- TASK DETAILS -
Can you retype the email on %-escaped URLs below, from "No, sorry, I" to "details first. :-)", word for word?

(EXTRACT Opens)

- From: Erik van der Poel <erikv@google.com>
- Date: Fri, 22 Aug 2008 08:30:50 -0700
- To: "Martin Duerst" <duerst@it.aoyama.ac.jp>
- Cc: janssen@parc.xerox.com, www-international@w3.org
Hello Martin,
On Thu, Aug 21, 2008 at 9:21 PM, Martin Duerst <duerst@it.aoyama.ac.jp> wrote:
> Just in case you happen to have this data around, or you happen
> to run another count, in a previous discussion (not sure it was
> on this mailing list), the question came up about the percentage
> of 'illegal' URIs in HTML, including such things as incomplete
> %-encodings and the like. Any data available?
No, sorry, I don't have data on incomplete %-encodings. I'm not sure
what you include in "the like". If I were to write such a program,
we'd have to agree on those details first. :-)
> At 05:26 08/08/13, Erik van der Poel wrote:
>>URLs "travel over the Web" in a number of different directions and
>>contexts, and the proportion of URLs that contain %-escaped non-UTF-8
>>depends on the context. Around May 2007, in the context of HTML
>>attribute values that normally carry URLs (e.g. "href" in the "a"
>>tag), we found the following proportions in a sample of Google's index
>>("raw" means not %-escaped):
>>
>>1.2% non-ascii query
>>0.74% escaped non-ascii query
>>0.44% escaped non-utf-8 query
>>0.48% raw non-ascii query
>>0.44% raw non-utf-8 query
>>
>>1.1% non-ascii path
>>0.9% escaped non-ascii path
>>0.18% escaped non-utf-8 path
>
> So 80% of non-ASCII paths use UTF-8 for escaping, i.e.
> can be converted to IRIs.
Yes.
>>0.2% raw non-ascii path
>>0.099% raw non-utf-8 path
>
> I'm not sure I understand this. Is this encoding derived
> from the containing page?

(EXTRACT Closes)
(RECORDS SUPPLIED Opens)

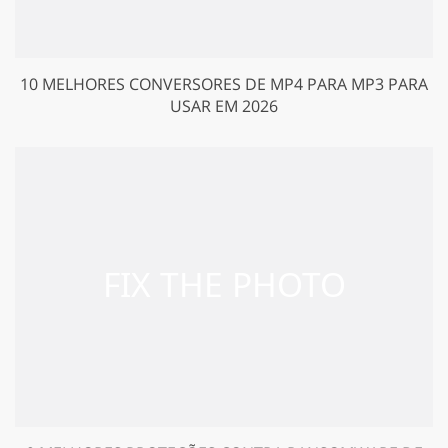
10 MELHORES CONVERSORES DE MP4 PARA MP3 PARA
USAR EM 2026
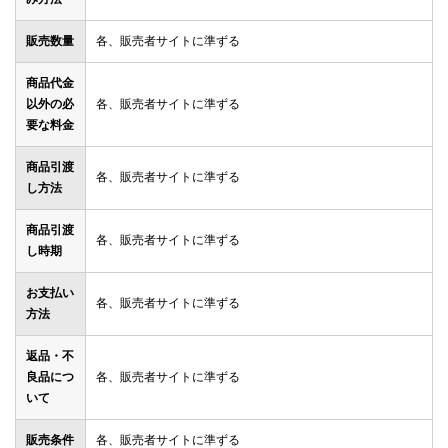
販売数量
各、販売者サイトに準ずる
商品代金
以外の必
各、販売者サイトに準ずる
要な料金
商品引渡
各、販売者サイトに準ずる
し方法
商品引渡
各、販売者サイトに準ずる
し時期
お支払い
各、販売者サイトに準ずる
方法
返品・不
良品につ
各、販売者サイトに準ずる
いて
販売条件
各、販売者サイトに準ずる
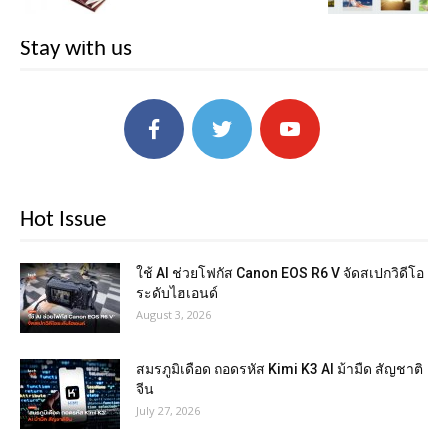
Stay with us
Hot Issue
ใช้ AI ช่วยโฟกัส Canon EOS R6 V จัดสเปกวิดีโอ
ระดับไฮเอนด์
August 3, 2026
สมรภูมิเดือด ถอดรหัส Kimi K3 AI ม้ามืด สัญชาติ
จีน
July 27, 2026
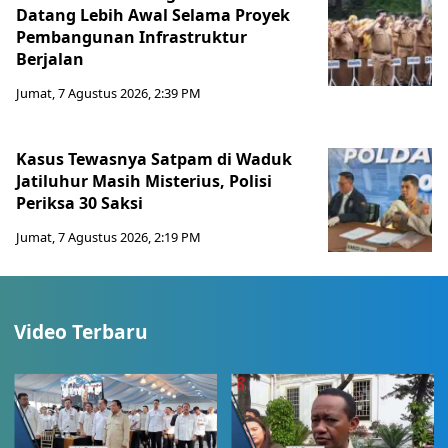
Datang Lebih Awal Selama Proyek
Pembangunan Infrastruktur
Berjalan
Jumat, 7 Agustus 2026, 2:39 PM
Kasus Tewasnya Satpam di Waduk
Jatiluhur Masih Misterius, Polisi
Periksa 30 Saksi
Jumat, 7 Agustus 2026, 2:19 PM
Video Terbaru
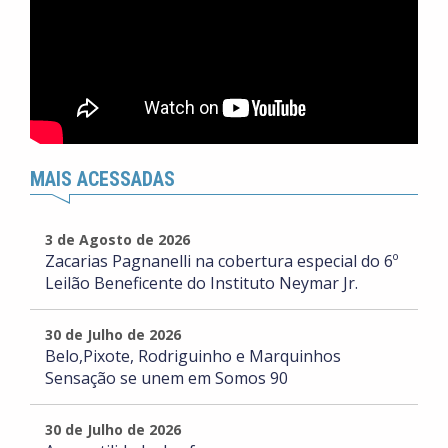
MAIS ACESSADAS
3 de Agosto de 2026
Zacarias Pagnanelli na cobertura especial do 6º
Leilão Beneficente do Instituto Neymar Jr.
30 de Julho de 2026
Belo,Pixote, Rodriguinho e Marquinhos
Sensação se unem em Somos 90
30 de Julho de 2026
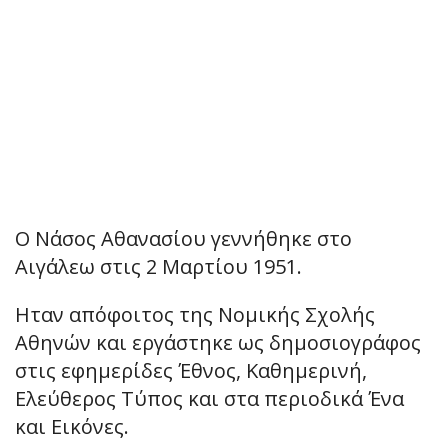
Ο Νάσος Αθανασίου γεννήθηκε στο
Αιγάλεω στις 2 Μαρτίου 1951.
Ηταν απόφοιτος της Νομικής Σχολής
Αθηνών και εργάστηκε ως δημοσιογράφος
στις εφημερίδες Έθνος, Καθημερινή,
Ελεύθερος Τύπος και στα περιοδικά Ένα
και Εικόνες.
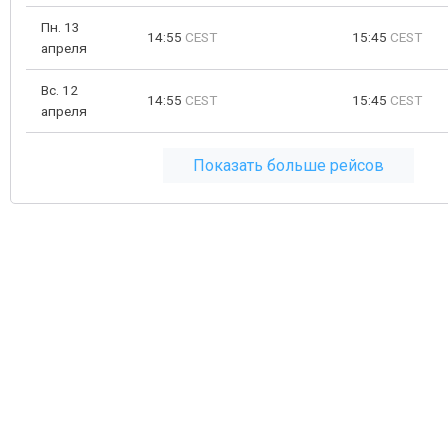
Пн. 13
14:55
CEST
15:45
CEST
апреля
Вс. 12
14:55
CEST
15:45
CEST
апреля
Показать больше рейсов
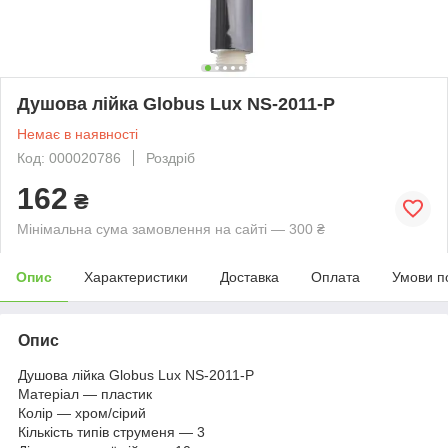
Душова лійка Globus Lux NS-2011-P
Немає в наявності
Код: 000020786
Роздріб
162
₴
Мінімальна сума замовлення на сайті — 300 ₴
Опис
Характеристики
Доставка
Оплата
Умови п
Опис
Душова лійка Globus Lux NS-2011-P
Матеріал — пластик
Колір — хром/сірий
Кількість типів струменя — 3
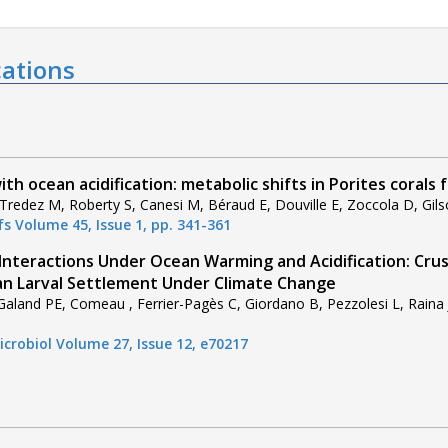
cations
ith ocean acidification: metabolic shifts in Porites corals
 Tredez M, Roberty S, Canesi M, Béraud E, Douville E, Zoccola D, Gils
fs Volume 45, Issue 1, pp. 341-361
 Interactions Under Ocean Warming and Acidification: Cru
n Larval Settlement Under Climate Change
aland PE, Comeau , Ferrier-Pagès C, Giordano B, Pezzolesi L, Raina
icrobiol Volume 27, Issue 12, e70217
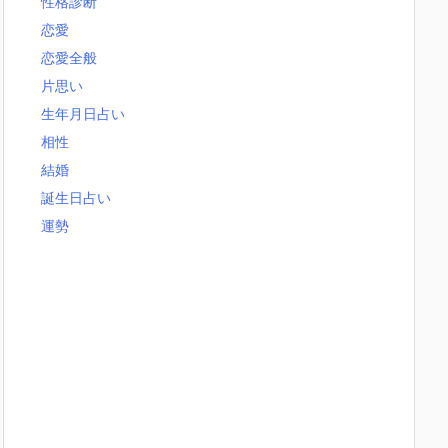
性格診断
恋愛
恋愛全般
片思い
生年月日占い
相性
結婚
誕生日占い
運勢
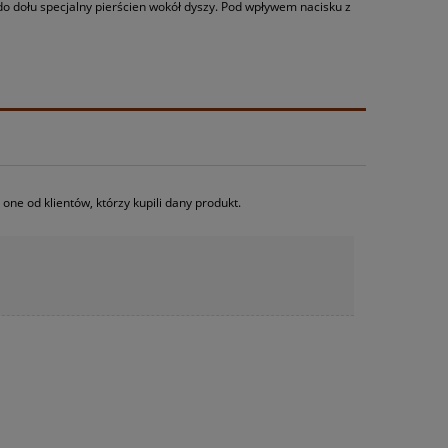
o dołu specjalny pierścien wokół dyszy. Pod wpływem nacisku z
ne od klientów, którzy kupili dany produkt.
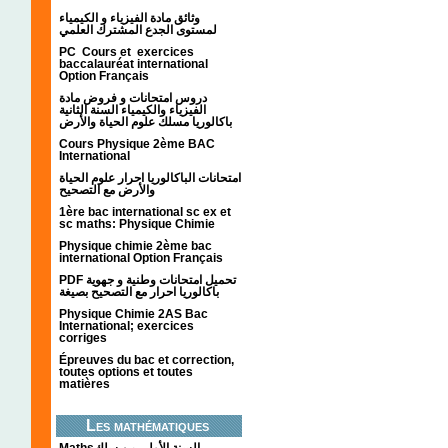
وثائق مادة الفيزياء و الكيمياء
لمستوى الجدع المشترك العلمي
PC Cours et exercices
baccalauréat international
Option Français
دروس امتحانات و فروض مادة
الفيزياء والكيمياء السنة الثانية
باكالوريا مسلك علوم الحياة والأرض
Cours Physique 2ème BAC
International
امتحانات الباكالوريا احرار علوم الحياة
والأرض مع التصحيح
1ère bac international sc ex et
sc maths: Physique Chimie
Physique chimie 2ème bac
international Option Français
PDF تحميل امتحانات وطنية و جهوية
باكالوريا احرار مع التصحيح بصيغة
Physique Chimie 2AS Bac
International; exercices
corriges
Épreuves du bac et correction,
toutes options et toutes
matières
Les mathématiques
Mathsالسنة الأولى من سلك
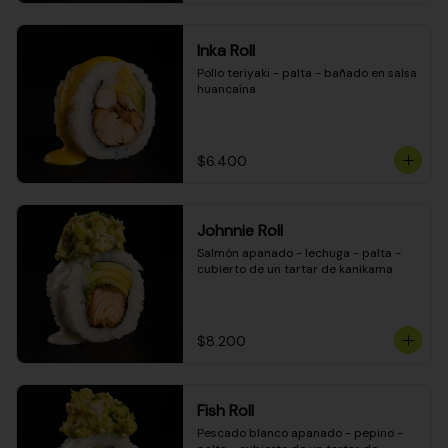
Inka Roll
Pollo teriyaki - palta - bañado en salsa 
huancaína
$6.400
Johnnie Roll
Salmón apanado - lechuga - palta - 
cubierto de un tartar de kanikama
$8.200
Fish Roll
Pescado blanco apanado - pepino - 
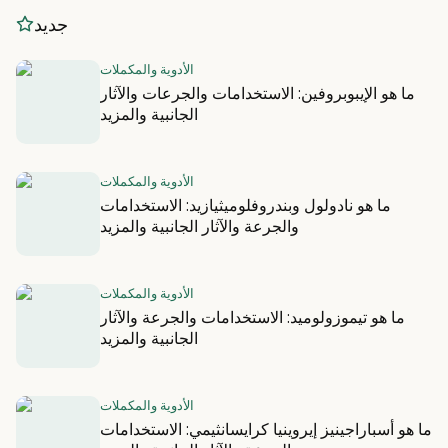
جديد
الأدوية والمكملات
ما هو الإيبوبروفين: الاستخدامات والجرعات والآثار
الجانبية والمزيد
الأدوية والمكملات
ما هو نادولول وبندروفلوميثيازيد: الاستخدامات
والجرعة والآثار الجانبية والمزيد
الأدوية والمكملات
ما هو تيموزولوميد: الاستخدامات والجرعة والآثار
الجانبية والمزيد
الأدوية والمكملات
ما هو أسباراجينيز إيروينيا كرايسانثيمي: الاستخدامات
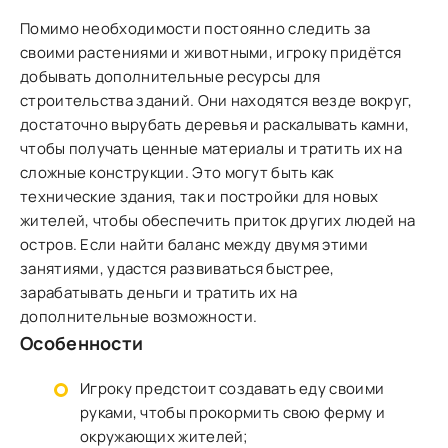
Помимо необходимости постоянно следить за
своими растениями и животными, игроку придётся
добывать дополнительные ресурсы для
строительства зданий. Они находятся везде вокруг,
достаточно вырубать деревья и раскалывать камни,
чтобы получать ценные материалы и тратить их на
сложные конструкции. Это могут быть как
технические здания, так и постройки для новых
жителей, чтобы обеспечить приток других людей на
остров. Если найти баланс между двумя этими
занятиями, удастся развиваться быстрее,
зарабатывать деньги и тратить их на
дополнительные возможности.
Особенности
Игроку предстоит создавать еду своими
руками, чтобы прокормить свою ферму и
окружающих жителей;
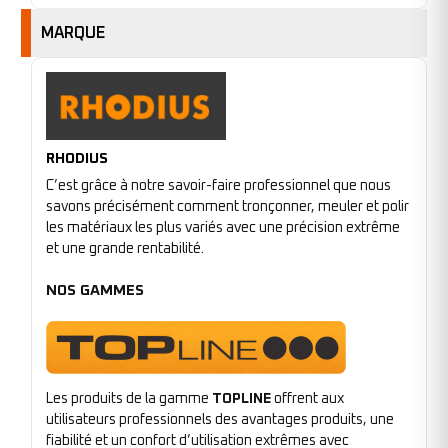
MARQUE
RHODIUS
C’est grâce à notre savoir-faire professionnel que nous
savons précisément comment tronçonner, meuler et polir
les matériaux les plus variés avec une précision extrême
et une grande rentabilité.
NOS GAMMES
Les produits de la gamme
TOPLINE
offrent aux
utilisateurs professionnels des avantages produits, une
fiabilité et un confort d’utilisation extrêmes avec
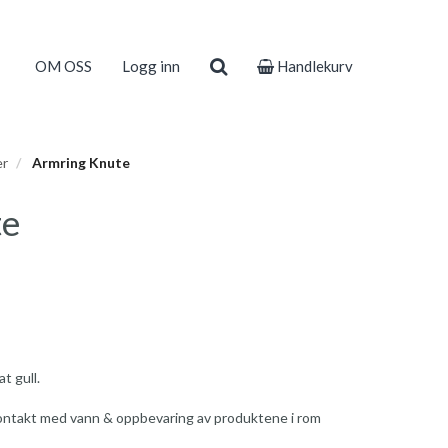
OM OSS
Logg inn
Handlekurv
er
Armring Knute
te
t gull.
 kontakt med vann & oppbevaring av produktene i rom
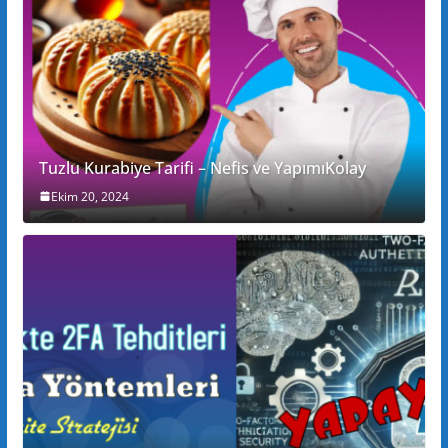
Tuzlu Kurabiye Tarifi – Nefis ve YapımıKolay
Ekim 20, 2024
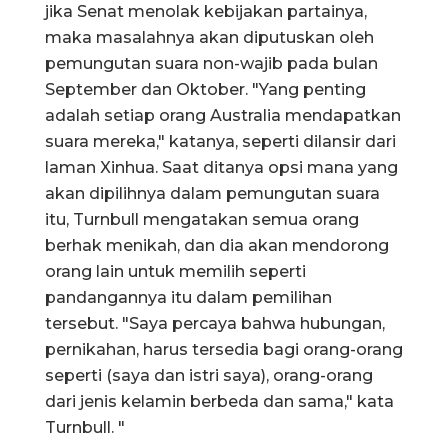
jika Senat menolak kebijakan partainya,
maka masalahnya akan diputuskan oleh
pemungutan suara non-wajib pada bulan
September dan Oktober. "Yang penting
adalah setiap orang Australia mendapatkan
suara mereka," katanya, seperti dilansir dari
laman Xinhua. Saat ditanya opsi mana yang
akan dipilihnya dalam pemungutan suara
itu, Turnbull mengatakan semua orang
berhak menikah, dan dia akan mendorong
orang lain untuk memilih seperti
pandangannya itu dalam pemilihan
tersebut. "Saya percaya bahwa hubungan,
pernikahan, harus tersedia bagi orang-orang
seperti (saya dan istri saya), orang-orang
dari jenis kelamin berbeda dan sama," kata
Turnbull. "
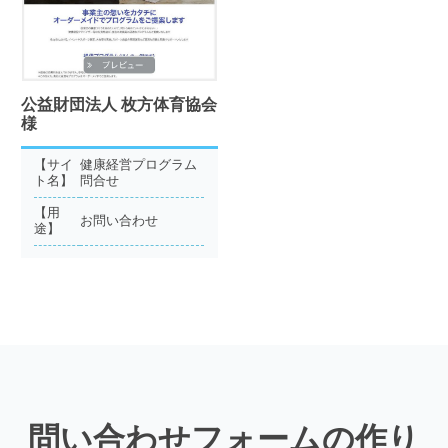
公益財団法人 枚方体育協会
様
【サイ
健康経営プログラム
ト名】
問合せ
【用
お問い合わせ
途】
問い合わせフォームの作り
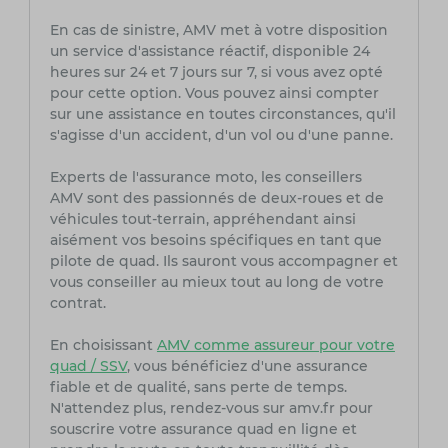
En cas de sinistre, AMV met à votre disposition
un service d'assistance réactif, disponible 24
heures sur 24 et 7 jours sur 7, si vous avez opté
pour cette option. Vous pouvez ainsi compter
sur une assistance en toutes circonstances, qu'il
s'agisse d'un accident, d'un vol ou d'une panne.
Experts de l'assurance moto, les conseillers
AMV sont des passionnés de deux-roues et de
véhicules tout-terrain, appréhendant ainsi
aisément vos besoins spécifiques en tant que
pilote de quad. Ils sauront vous accompagner et
vous conseiller au mieux tout au long de votre
contrat.
En choisissant
AMV comme assureur pour votre
quad / SSV
, vous bénéficiez d'une assurance
fiable et de qualité, sans perte de temps.
N'attendez plus, rendez-vous sur amv.fr pour
souscrire votre assurance quad en ligne et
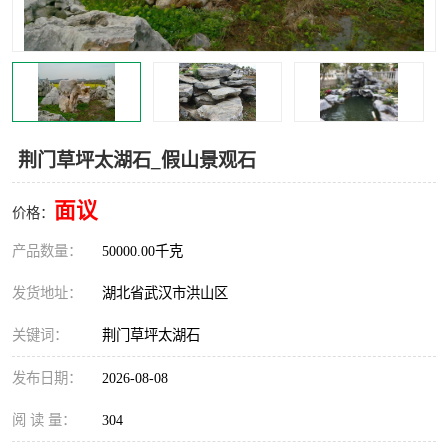
荆门草坪太湖石_假山景观石
面议
价格：
产品数量：
50000.00千克
发货地址：
湖北省武汉市洪山区
关键词：
荆门草坪太湖石
发布日期：
2026-08-08
阅 读 量：
304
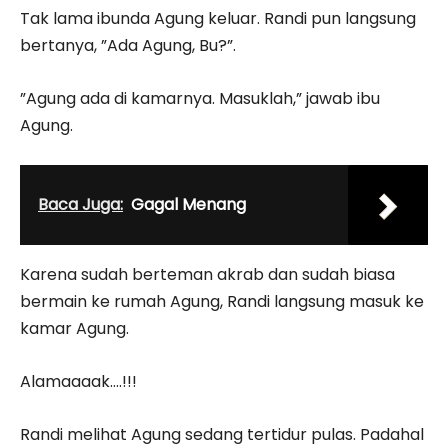
Tak lama ibunda Agung keluar. Randi pun langsung
bertanya, ”Ada Agung, Bu?”.
”Agung ada di kamarnya. Masuklah,” jawab ibu
Agung.
Baca Juga:
Gagal Menang
Karena sudah berteman akrab dan sudah biasa
bermain ke rumah Agung, Randi langsung masuk ke
kamar Agung.
Alamaaaak….!!!
Randi melihat Agung sedang tertidur pulas. Padahal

(RECORDS SUPPLIED Closes)

- FINAL ANSWER -
No, sorry, I don't have data on incomplete %-encodings. I'm not sure
what you include in "the like". If I were to write such a program,
we'd have to agree on those details first. :-)